Long-Term Sustainability: Every content decision should be evaluated against this question: “Does this compromise our ability to grow in the future?” Publishing 500 pages in three months might get you short-term traffic. It might also get you a manual action penalty that takes months to recover from. Build systems that create lasting value, not short-term gains.

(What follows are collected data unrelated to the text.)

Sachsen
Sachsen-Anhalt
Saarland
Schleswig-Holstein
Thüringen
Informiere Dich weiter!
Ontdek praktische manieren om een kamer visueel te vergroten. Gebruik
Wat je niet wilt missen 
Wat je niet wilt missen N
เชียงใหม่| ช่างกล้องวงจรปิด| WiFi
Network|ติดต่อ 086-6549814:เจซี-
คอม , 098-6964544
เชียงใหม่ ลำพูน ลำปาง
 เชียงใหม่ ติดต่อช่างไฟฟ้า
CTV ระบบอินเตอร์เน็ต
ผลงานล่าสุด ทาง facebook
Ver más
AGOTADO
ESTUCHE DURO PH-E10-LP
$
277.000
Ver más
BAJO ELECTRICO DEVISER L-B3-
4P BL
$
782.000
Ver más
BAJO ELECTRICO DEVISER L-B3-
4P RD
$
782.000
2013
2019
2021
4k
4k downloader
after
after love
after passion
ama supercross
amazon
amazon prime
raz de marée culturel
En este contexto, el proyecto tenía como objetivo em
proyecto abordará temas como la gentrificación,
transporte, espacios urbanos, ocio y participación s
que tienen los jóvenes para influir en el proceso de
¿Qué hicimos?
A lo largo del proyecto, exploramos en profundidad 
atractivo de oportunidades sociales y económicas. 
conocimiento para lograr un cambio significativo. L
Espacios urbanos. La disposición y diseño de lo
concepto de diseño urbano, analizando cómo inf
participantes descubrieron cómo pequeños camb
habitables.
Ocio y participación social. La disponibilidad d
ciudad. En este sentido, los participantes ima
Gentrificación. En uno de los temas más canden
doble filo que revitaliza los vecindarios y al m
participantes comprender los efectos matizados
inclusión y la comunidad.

Human in the Loop: No workflow should run from input to publish without a human checkpoint. Someone needs to review what the system produces, verify claims, check tone, and make the call on whether it’s good enough to go out under your brand. Automation without oversight isn’t efficiency. It’s a liability.
I know these aren’t controversial principles. But they’re worth stating explicitly because the excitement around AI-powered content production can easily override good judgment.
The Real Question: What Is Content Engineering Expanding?
Let me try to tie this together.
I don’t think content engineering is a new role. I don’t think it’s purely vendor-created marketing, either.
What I think is this:
Content engineering represents an expanded spectrum of what content marketing, as a function within the broader marketing organization, can do.
Before these tools existed, the possibilities were mostly bounded by human bandwidth and other resources (e.g., budget). You could publish X articles per month because that’s how many your team could research, write, edit, and publish. You could refresh Y pages per quarter because that’s what your headcount allowed. You could cover Z markets because going beyond that was operationally impossible.
And I won’t even discuss budget and other limitations.
AI-powered content systems expand those boundaries. Not infinitely. Not without oversight. Not without quality controls. But meaningfully.
And that expansion doesn’t mean companies should stop hiring content strategists, or product marketers, or SEO specialists.
It doesn’t mean those roles become obsolete. It means the overall function of content marketing can do more than it could before.
A content engineer, however you choose to define the role, doesn’t write death notices for existing jobs. They add a new layer of growth potential. They unlock opportunities that were previously too resource-intensive, too slow, or too operationally complex to pursue.
Final Thoughts
The debate around content engineering reminds me of earlier debates in marketing. Remember when “growth hacking” was the hot term? Some people argued it was just marketing with a new label. Others argued it was a fundamentally new discipline. The truth was somewhere in between: the underlying skills overlapped heavily with traditional marketing, but the mindset, the tooling, and the velocity were genuinely different.
Content engineering is following a similar path. The skills are not entirely new. The tools are. The possibilities are. And the companies that figure out how to combine the old skills with the new tools, ethically and at scale, will have a meaningful advantage.
Whether you hire a Content Engineer, upskill your existing content strategist, or build the capability across your team, the important thing is that someone in your organization is thinking about content as a system, not just a series of individual pieces.
That’s what’s actually new here. Not the title. The scale of what’s possible.
Thank you for reading today’s note, and see you again in two weeks.
Disclaimers and Limitations
GrowthWaves and its author are not affiliated with, sponsored by, or compensated by AirOps, Jasper, Conductor, or any other company mentioned in this note. This is independent editorial analysis. AI tools were used as a research assistant in the preparation of this piece. All claims are sourced and linked throughout.